◆ **AIM OF THE TASK**
Extend the forum thread on PageRank past the last post shown.

╭─ DOCUMENT SEGMENT

WebmasterWorld Senior Member 10+ Year Member Top Contributors Of The Month



ciml

the scale is exact logarithmic apart from the fact that I am leaving of the .15 for numbers larger than 10 (for simplicity). My scale just take the offset of 0.15 into account.

BigDave

Of course, no page can have a PR of 0.15 (the lower bound), since every page must have another page pointing to it.

rfgdxm1

11:14 pm on Feb 24, 2003 (gmt 0)

WebmasterWorld Senior Member 10+ Year Member



>Of course, no page can have a PR of 0.15 (the lower bound), since every page must have another page pointing to it.

Incorrect. A page URL can be hand submitted to Google on the website. Such a page could be in Google with no pages pointing to it.

BigDave

11:39 pm on Feb 24, 2003 (gmt 0)

WebmasterWorld Senior Member 10+ Year Member



I have never seen a page stay in during an update if it has no pages pointing to it.

I could be mistaken about this, but I have never seen it, and everything I have read seems to imply that you must be able to reach the page from one of the seed sites for it to make it into the index.

TheComte

2:06 am on Feb 25, 2003 (gmt 0)

10+ Year Member



I have never seen a page stay in during an update if it has no pages pointing to it.

I agree. I know of at least one site that was ranked PR4 with only one link. After that link was removed, the site disappeared from the index. On request, the link was added back, and the site reappeared in a couple of months. I think the owner has since learned the value of backlinks.

NickCoons

3:42 am on Feb 25, 2003 (gmt 0)

10+ Year Member



doc_z,

<Two days ago the was a speculation from NickCoons about the relation between PR and ToolbarPR. However, the given numbers coudn't be true for two reasons:>

I didn't mean to confuse anyone and imply that those were real-world numbers.. I thought I had indicated clearly enough that it was just an example set :-).

<- The average PR is lower than 1. Therefore, the sum of all PRs of all pages indexed by google must be lower than 3,083,324,652 (at the moment). This it not the case.>

Where did you read that the average PR is lower than 1? I've read in several places that the average PR is 1, including a particular website that I believe has been posted to this forum before, but I don't know if posting the URL is allowed.

doc_z

9:39 am on Feb 25, 2003 (gmt 0)

WebmasterWorld Senior Member 10+ Year Member Top Contributors Of The Month



NickCoons,

the average PR is only 1, if there is a link structure (of the whole internet) where are no "dead ends". However, there are a number of pages with no outgoing links. Also there are PDFs and other documents with no backlinks. Therefore the average PR is (a little bit) lower than 1.

╰─
╭─ DATA BELOW

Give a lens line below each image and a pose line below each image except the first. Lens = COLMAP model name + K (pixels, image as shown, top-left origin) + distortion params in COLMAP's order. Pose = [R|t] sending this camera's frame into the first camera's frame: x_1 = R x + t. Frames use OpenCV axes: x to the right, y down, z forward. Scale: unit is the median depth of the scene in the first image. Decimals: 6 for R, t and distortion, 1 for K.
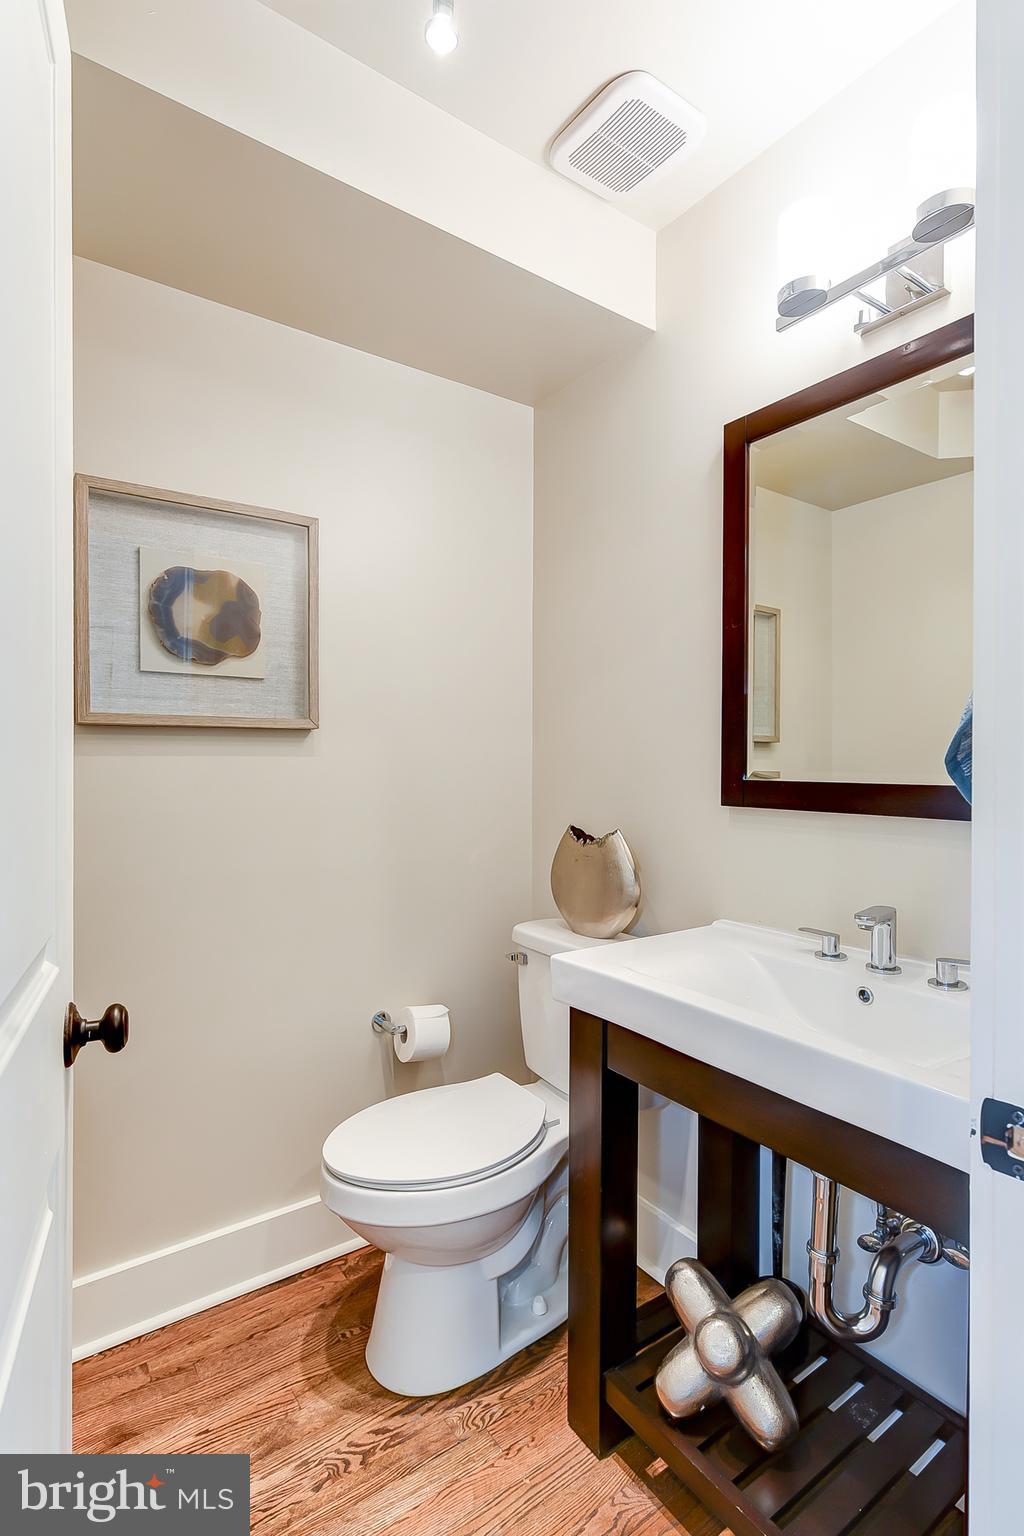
lens RADIAL K [[804.6, 0, 512.0], [0, 804.6, 768.0], [0, 0, 1]] dist [0.028985, 0.000202]
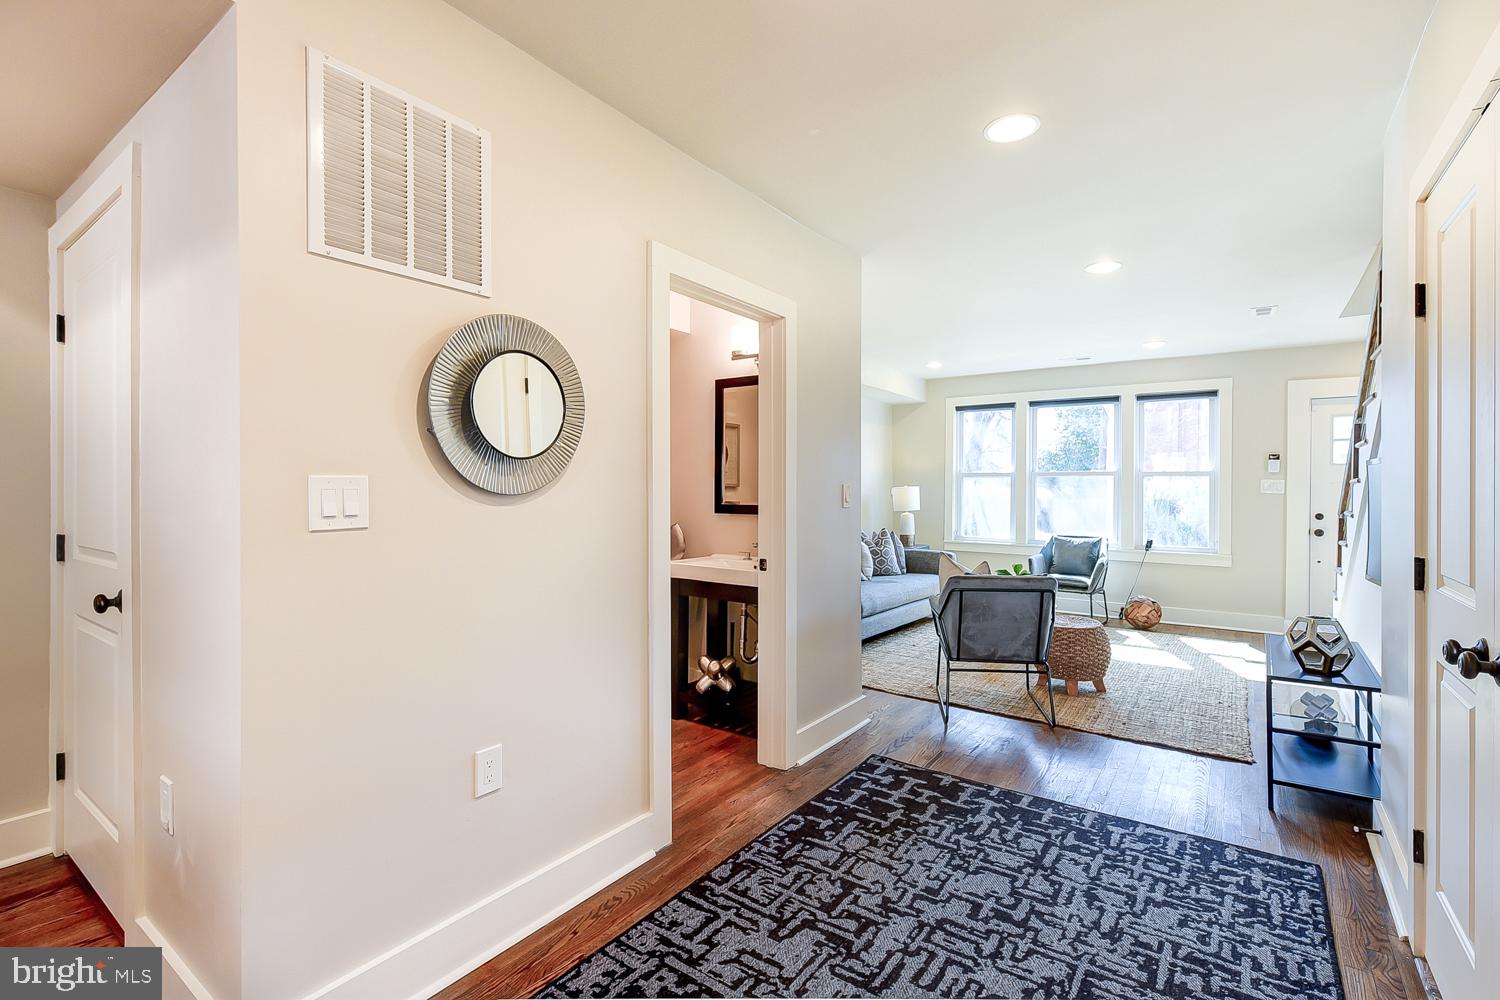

╰─

◆ **TASK RESPONSE**
I also agree with BigDave that sites with no incoming links will not appear in the index.

Markus

12:22 pm on Feb 25, 2003 (gmt 0)

10+ Year Member



doc_z, your chart looks very good but IMO your numbers are generally too high. I doubt that any page in the index can have a fraction of total PR in the order of 1/300. There is an interesting study that includes an experiment on PageRank distribution:

[citeseer.nj.nec.com...]

It indicates (for a 1.69 million document testbed) that the highest PR page can hardly exceed a fraction of 0.001 of the total PR. Furthermore, it indicates that there are very few pages with a PR of such an order. Such pages could be those that appear to have a toolbar PR of 11 which a member here has found out by looking at the Google Directory. So, a real PR of (possibly considerably) less than 1,000,000 should be enough for a toolbar PR of 10 (at the actual size of the index).

This would mean that either the log scale factor is lower than ten or that your chart is not correct in the low PR regions. According to the PR log plot in the paper above, about 40 to 50% of all pages appear to have a real PR lower than 1. 40 to 50% of all pages having a toolbar PR of 0, 1 or 2 sounds pretty accurate to me. So, IMO, the log scale factor would have to be lower than 10, but ciml certainly disagrees on that. :)

BTW, the average PR has to be slightly lower than 1. Not so much because of orphan pages (I doubt that there are so many) but because of "dead ends" (dangling links). They are certainly removed from the database before the PR calculations, but when their PR is computed afterwards, their average PR has to be lower than 1. (Larry explains how it works in one of his papers.)